Because truth is, no one actually really gives a shit, so neither should I.. or you. We all stress and worry about stupid, little things that are so insignificant as soon as you break them down, that you wonder why you gave them a second thought in the first place. I promise you that you are doing fine and if you're not, you know yourself well enough to take a step back and make the changes that you want to make, for yourself and no one else. There is honestly so much pressure around us on a daily basis that it's hard not to get caught up in the expectations of others but you have to do what's best for you, otherwise you'll be miserable.

So, back to what I was saying - no I'm not setting any stupid, unrealistic resolutions for myself this year other than to care a little less. I have no idea what my future holds and I like it that way because I spent far too much of my teenage years over thinking how my life should be, what direction I should go in and it turns out, I did the total opposite to everything I ever had planned out for me but that's okay.

Want to hear something funny and pretty outrageous though?

I thought I was going to be a Mum at the age of 18, with my own house and possibly engaged. LOL.

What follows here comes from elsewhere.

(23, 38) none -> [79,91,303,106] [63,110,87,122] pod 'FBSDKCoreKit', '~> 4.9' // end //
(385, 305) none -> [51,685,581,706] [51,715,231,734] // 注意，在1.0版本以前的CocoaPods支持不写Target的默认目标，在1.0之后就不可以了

Yeah I know what you're thinking.. and the answer is no, I wasn't a very bright kid and yes, I was very naive.

But I would sit with my friends for hours as a child and talk about all the things I wanted to achieve and do by a certain age and I clearly thought 18 was the oldest you could ever be. How wrong I was.

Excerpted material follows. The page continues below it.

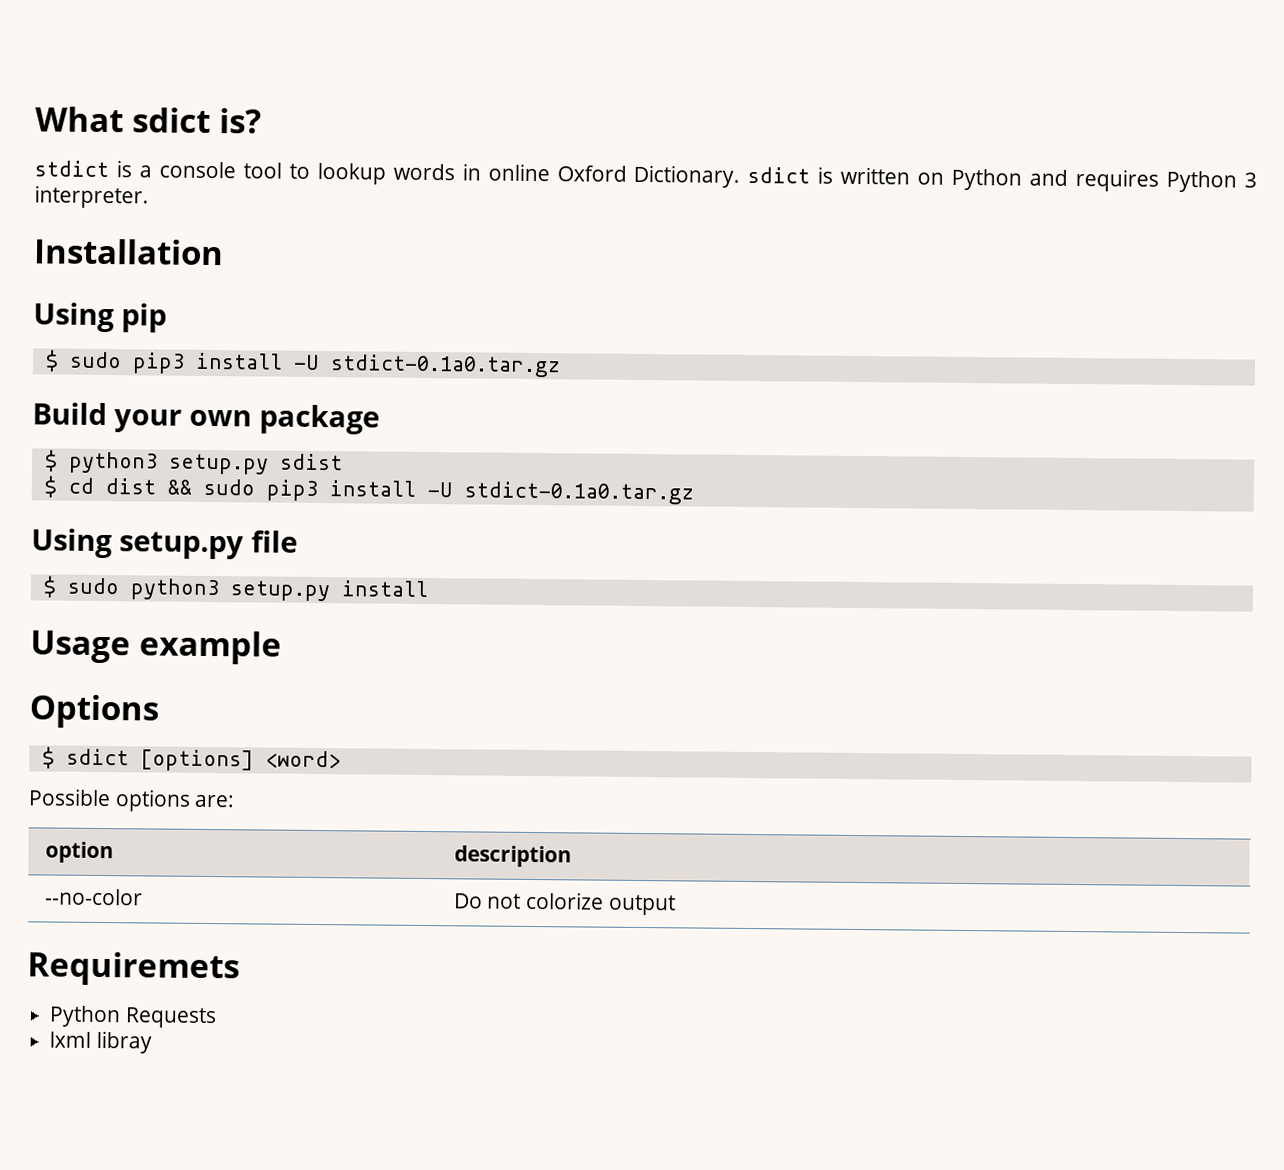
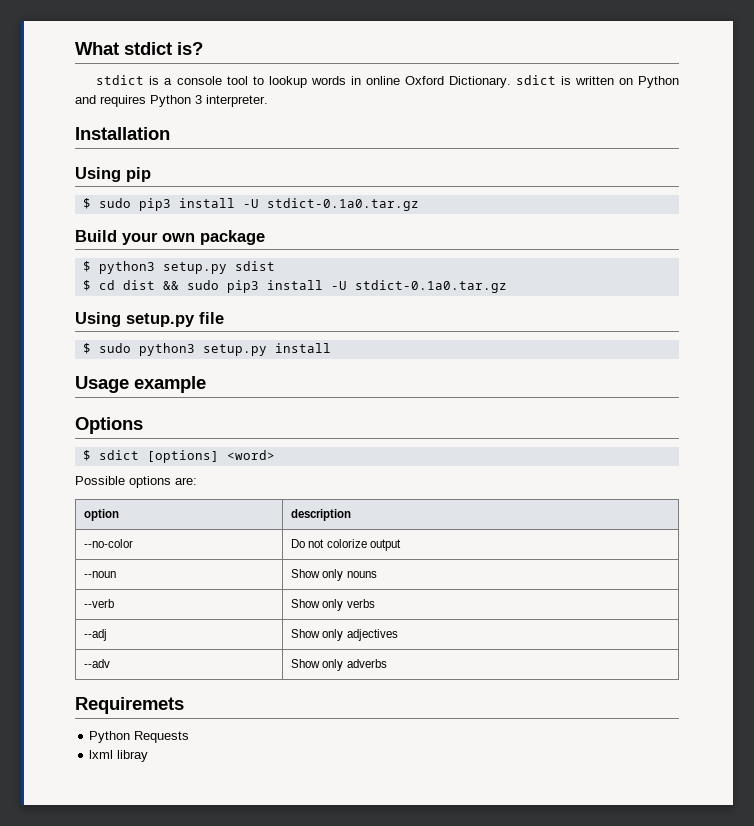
[132,107,211,133] sdict -> [124,42,172,55] stdict
(676, 905) none -> [84,571,117,578] [291,569,377,581] [84,599,115,608] [291,599,375,611] [84,629,108,641] [291,629,398,641] [84,659,111,668] [291,659,387,671] // --noun | Show only nouns // --verb | Show only verbs // --adj | Show only adjectives // --adv | Show only adverbs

It didn't stop there though, I would make resolutions like "Get a boyfriend" or "Sign up to the gym and lose a shit ton of weight" which looking back, it makes me sad knowing that I fell into the trap of 'having a boyfriend and being super skinny will make me really happy' when life doesn't work like that and having a boyfriend is a want.. not a need. Can I get an amen, ladies? Also, If I'm going to lose weight (which, I will talk about one day soon) then it is going to be for me and myself only.

I don't know if this will make sense as soon as I write it down but I like to be in control of my life.. but with events that are happening here and now, not with what's going to happen in the future. I know that seems a bit contradicting but I'm hoping you'll get what I'm trying to say anyways. So in short, I want to stress less and smile more, get rid of people's expectations of what my life should be and live for me. In terms of resolutions and how I want this year to pan out - I honestly have no clue what's going to happen and I'm okay with the fact I haven't given it a single thought.

Do you have any resolutions this year or are you a bit like me and giving them up? I would love to know.